I think that just as it's quite wrong to read the General Theory as a policy manual (it doesn't even get into policy in any detail until the conclusion, and even then it stays quite vague), it's also wrong to read it as an explanation of the cause of the depression. We need to read it as an economic treatise, meant to revise his earlier book on money, and we need to remember that that it was published half a decade after the world really started collapsing, but a decade after unemployment started being a real problem in the UK. It's not a policy analysis, and it's not a work of economic history. I think both of these things come out quite clearly when reading the General Theory, but since it's so closely associated with the depression, it's easy to forget sometimes.
The other thing I'd note is that it's simply not true that Keynes was ignoring what was going on at what Glasner calls the Insane Bank of France. Keynes wrote an open letter to the French Minister of Finance in January, 1926, stressing precisely the problem that Glasner highlights here. In 1928 he wrote another piece to Poincare, the French President, praising some progress. Both of these are published in Essays in Persuasion (1931). Of course, a lot of the insanity of the Insane Bank of France happened after 1928, and it would be nice to have correspondence from then. I'm just not sure if Keynes wrote anything else. But he was clearly aware of (and publicly calling attention to) this whole development in France well before the Depression.
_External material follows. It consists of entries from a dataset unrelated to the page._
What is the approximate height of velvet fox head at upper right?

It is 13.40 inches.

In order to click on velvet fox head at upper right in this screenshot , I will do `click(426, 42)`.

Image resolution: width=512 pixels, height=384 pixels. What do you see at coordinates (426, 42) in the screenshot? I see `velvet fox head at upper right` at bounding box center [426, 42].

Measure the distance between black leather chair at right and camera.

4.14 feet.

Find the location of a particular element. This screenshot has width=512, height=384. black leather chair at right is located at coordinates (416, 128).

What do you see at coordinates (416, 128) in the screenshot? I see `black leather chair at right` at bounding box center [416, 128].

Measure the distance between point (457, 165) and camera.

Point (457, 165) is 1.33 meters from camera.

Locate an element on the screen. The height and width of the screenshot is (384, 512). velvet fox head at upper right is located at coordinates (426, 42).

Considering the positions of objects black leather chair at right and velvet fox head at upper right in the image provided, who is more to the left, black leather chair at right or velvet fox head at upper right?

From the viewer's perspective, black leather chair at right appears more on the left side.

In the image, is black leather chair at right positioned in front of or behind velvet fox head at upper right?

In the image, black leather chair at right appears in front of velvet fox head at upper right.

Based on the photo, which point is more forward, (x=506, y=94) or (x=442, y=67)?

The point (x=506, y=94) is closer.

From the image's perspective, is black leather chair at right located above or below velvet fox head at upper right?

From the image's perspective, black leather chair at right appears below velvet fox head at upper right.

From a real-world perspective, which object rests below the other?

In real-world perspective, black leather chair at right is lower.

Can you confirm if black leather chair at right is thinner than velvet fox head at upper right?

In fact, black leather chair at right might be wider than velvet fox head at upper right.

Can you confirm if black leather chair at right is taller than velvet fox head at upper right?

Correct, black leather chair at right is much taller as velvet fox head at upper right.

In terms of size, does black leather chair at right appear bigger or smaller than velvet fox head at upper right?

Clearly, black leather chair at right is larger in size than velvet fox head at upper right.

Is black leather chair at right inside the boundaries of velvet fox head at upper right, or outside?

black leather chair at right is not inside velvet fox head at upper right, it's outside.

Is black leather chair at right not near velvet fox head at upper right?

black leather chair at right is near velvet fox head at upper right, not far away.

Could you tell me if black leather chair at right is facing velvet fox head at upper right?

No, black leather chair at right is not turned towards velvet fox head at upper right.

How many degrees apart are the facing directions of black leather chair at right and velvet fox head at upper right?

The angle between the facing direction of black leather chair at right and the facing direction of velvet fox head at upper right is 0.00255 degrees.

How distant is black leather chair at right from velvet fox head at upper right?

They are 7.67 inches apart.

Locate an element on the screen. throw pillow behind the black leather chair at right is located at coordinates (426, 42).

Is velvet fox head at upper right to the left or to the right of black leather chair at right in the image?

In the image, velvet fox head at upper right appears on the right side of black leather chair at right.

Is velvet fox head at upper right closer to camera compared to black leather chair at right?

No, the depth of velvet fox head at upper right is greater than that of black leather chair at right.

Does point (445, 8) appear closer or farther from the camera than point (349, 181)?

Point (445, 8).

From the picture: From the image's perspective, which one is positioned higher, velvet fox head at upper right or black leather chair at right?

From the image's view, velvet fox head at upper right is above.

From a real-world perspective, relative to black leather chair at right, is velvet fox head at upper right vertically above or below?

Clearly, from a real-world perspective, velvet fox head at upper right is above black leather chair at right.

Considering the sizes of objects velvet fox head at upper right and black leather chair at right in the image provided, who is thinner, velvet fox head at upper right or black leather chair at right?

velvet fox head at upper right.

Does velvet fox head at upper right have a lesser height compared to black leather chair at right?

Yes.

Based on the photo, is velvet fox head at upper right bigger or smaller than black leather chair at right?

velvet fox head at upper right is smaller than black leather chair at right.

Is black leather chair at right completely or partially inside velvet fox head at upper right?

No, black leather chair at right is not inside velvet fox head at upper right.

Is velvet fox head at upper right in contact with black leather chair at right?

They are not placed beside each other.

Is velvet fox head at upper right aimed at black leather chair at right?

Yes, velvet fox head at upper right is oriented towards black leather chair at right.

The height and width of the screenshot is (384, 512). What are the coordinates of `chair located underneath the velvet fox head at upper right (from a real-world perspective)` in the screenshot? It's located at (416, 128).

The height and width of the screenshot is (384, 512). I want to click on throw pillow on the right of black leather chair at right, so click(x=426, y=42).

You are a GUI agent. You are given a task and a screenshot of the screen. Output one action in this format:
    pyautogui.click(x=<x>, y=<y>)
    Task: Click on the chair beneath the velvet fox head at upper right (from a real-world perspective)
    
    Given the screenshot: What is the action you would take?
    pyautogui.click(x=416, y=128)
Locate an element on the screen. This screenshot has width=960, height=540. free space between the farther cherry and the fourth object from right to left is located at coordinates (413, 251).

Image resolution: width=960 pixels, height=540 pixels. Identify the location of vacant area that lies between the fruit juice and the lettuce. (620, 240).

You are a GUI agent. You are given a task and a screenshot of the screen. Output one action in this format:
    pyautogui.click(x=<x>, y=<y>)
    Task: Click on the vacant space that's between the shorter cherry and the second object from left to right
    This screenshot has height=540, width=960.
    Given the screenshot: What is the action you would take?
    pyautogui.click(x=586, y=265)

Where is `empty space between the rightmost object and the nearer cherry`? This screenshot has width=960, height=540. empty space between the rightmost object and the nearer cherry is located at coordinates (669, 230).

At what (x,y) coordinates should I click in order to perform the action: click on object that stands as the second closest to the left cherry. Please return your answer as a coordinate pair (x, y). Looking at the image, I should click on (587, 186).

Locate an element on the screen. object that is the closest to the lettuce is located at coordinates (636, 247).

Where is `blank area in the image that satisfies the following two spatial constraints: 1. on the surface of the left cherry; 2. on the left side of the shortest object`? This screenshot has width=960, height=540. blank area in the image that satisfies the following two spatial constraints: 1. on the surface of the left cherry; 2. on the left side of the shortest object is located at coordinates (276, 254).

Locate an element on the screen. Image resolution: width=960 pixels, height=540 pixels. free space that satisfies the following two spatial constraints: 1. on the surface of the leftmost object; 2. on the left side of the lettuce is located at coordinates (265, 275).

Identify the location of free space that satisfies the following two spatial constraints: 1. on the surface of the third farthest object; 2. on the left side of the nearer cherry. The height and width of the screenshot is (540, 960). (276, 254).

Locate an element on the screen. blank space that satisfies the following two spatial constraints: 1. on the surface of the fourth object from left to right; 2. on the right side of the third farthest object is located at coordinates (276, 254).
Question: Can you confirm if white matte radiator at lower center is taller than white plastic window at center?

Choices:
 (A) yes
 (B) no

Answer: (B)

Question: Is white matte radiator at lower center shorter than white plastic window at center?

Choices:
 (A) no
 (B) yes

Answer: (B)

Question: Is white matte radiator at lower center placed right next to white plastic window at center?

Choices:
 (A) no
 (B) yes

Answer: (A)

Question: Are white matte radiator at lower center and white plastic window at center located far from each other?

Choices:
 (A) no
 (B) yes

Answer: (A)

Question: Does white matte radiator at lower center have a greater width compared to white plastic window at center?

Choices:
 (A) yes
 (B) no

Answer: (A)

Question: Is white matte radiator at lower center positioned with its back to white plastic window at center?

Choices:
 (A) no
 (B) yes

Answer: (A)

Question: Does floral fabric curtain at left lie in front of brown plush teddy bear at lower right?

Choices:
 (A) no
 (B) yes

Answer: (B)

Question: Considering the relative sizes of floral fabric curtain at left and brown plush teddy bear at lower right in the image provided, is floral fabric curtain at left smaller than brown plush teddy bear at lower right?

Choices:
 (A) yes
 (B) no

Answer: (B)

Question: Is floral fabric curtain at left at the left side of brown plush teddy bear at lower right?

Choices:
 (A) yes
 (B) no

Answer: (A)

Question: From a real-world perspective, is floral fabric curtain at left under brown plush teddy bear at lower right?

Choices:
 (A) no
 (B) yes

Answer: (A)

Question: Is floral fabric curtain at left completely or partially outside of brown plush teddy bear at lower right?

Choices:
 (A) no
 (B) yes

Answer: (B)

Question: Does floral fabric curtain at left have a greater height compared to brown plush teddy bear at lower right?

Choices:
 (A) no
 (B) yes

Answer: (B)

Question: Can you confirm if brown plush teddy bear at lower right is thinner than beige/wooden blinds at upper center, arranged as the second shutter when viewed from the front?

Finally, in the widely read essay The Great Slump of 1930, Keynes explicitly points to both France and the United States as the two culprits (on page 144 of Essays in Persuasion) - exactly the conclusion that everyone forgot after Friedman and Schwartz, and the conclusion which Glasner and Doug Irwin and others are now bringing attention back to.
And what policy recommendation does The Great Slump of 1930 emphatically end with? Monetary expansion. You know - that thing that Scott Sumner, Lars Christenson, and others who for some reason want to be the sole claimants to this mantle claim Keynesians don't support.
My suggestion - read the General Theory as an innovative treatise on macroeconomics and output determination. Go elsewhere to read Keynes on what was going on in the economy at the time, and for policy prescriptions, and even for monetary economics.